== Problem requirements ==
Extract the full listing verbatim and drop any pictures from your copy.

== Raw data ==
####################
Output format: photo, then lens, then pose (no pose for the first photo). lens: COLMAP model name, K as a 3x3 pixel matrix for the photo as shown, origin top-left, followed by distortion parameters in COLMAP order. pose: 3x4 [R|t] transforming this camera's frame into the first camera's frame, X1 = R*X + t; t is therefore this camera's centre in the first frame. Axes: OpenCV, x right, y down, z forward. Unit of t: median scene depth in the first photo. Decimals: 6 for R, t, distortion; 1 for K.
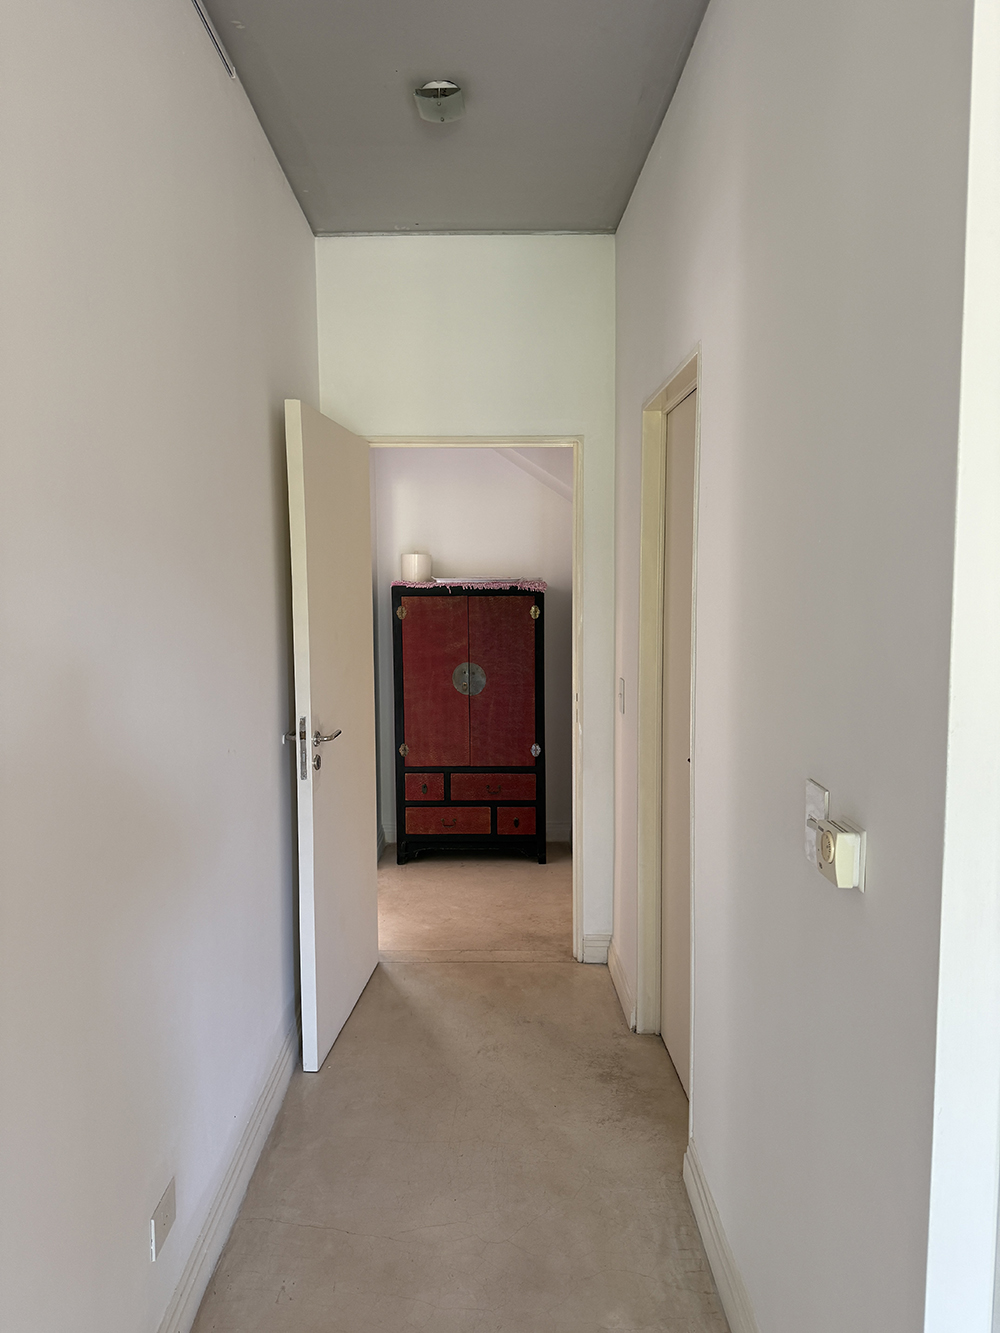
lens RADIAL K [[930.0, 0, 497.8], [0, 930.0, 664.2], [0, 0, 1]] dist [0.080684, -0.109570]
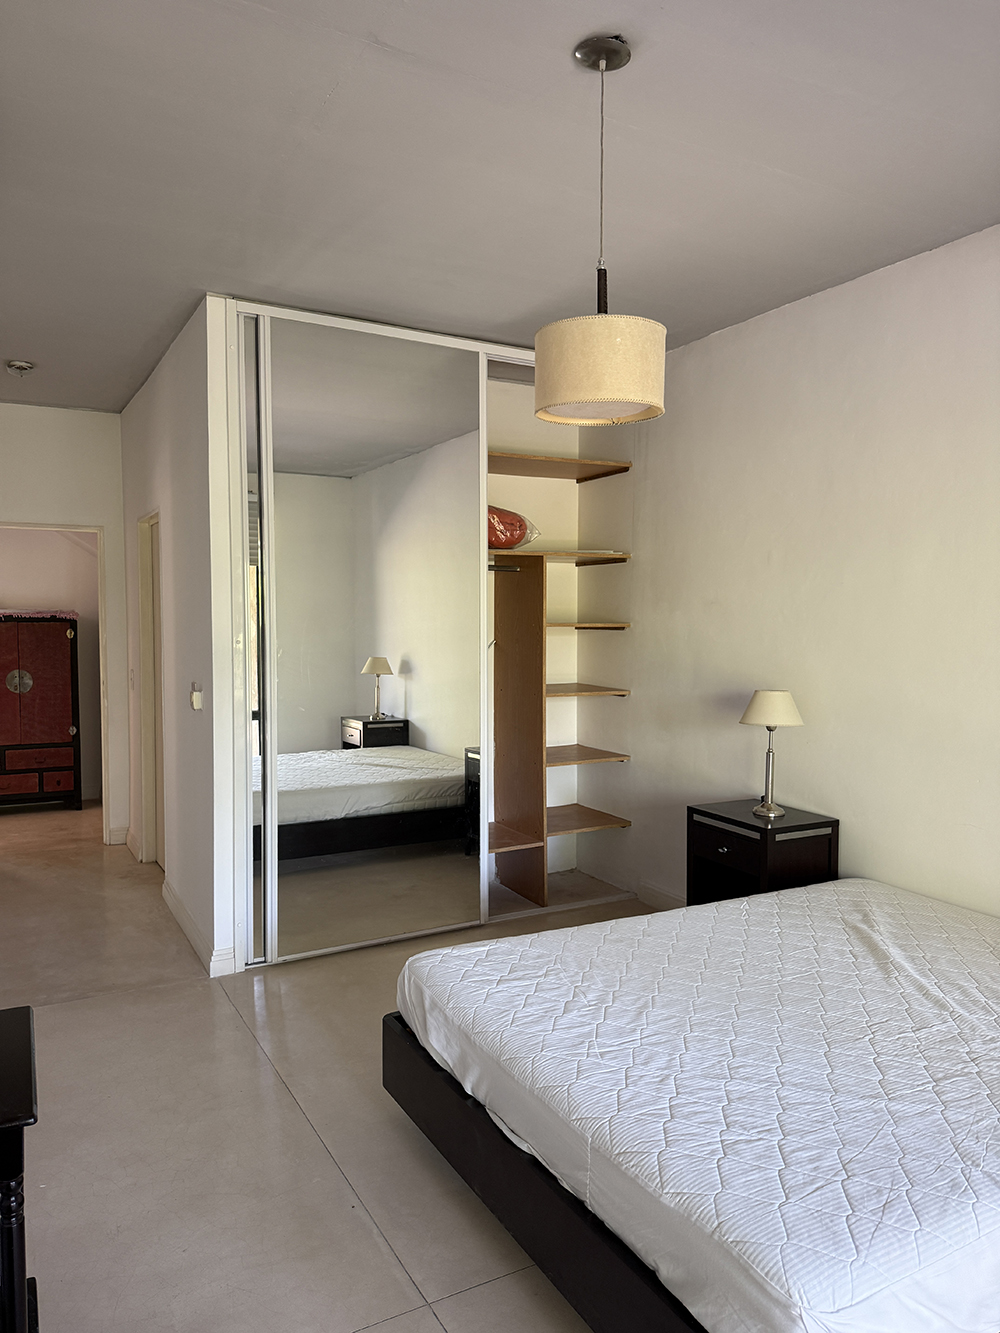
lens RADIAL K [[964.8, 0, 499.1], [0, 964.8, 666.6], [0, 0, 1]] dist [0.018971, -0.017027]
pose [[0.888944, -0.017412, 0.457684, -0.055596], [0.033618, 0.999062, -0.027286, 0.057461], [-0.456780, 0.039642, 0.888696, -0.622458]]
####################
== Task response ==
Output format: photo, then lens, then pose (no pose for the first photo). lens: COLMAP model name, K as a 3x3 pixel matrix for the photo as shown, origin top-left, followed by distortion parameters in COLMAP order. pose: 3x4 [R|t] transforming this camera's frame into the first camera's frame, X1 = R*X + t; t is therefore this camera's centre in the first frame. Axes: OpenCV, x right, y down, z forward. Unit of t: median scene depth in the first photo. Decimals: 6 for R, t, distortion; 1 for K.
lens RADIAL K [[930.0, 0, 497.8], [0, 930.0, 664.2], [0, 0, 1]] dist [0.080684, -0.109570]
lens RADIAL K [[964.8, 0, 499.1], [0, 964.8, 666.6], [0, 0, 1]] dist [0.018971, -0.017027]
pose [[0.888944, -0.017412, 0.457684, -0.055596], [0.033618, 0.999062, -0.027286, 0.057461], [-0.456780, 0.039642, 0.888696, -0.622458]]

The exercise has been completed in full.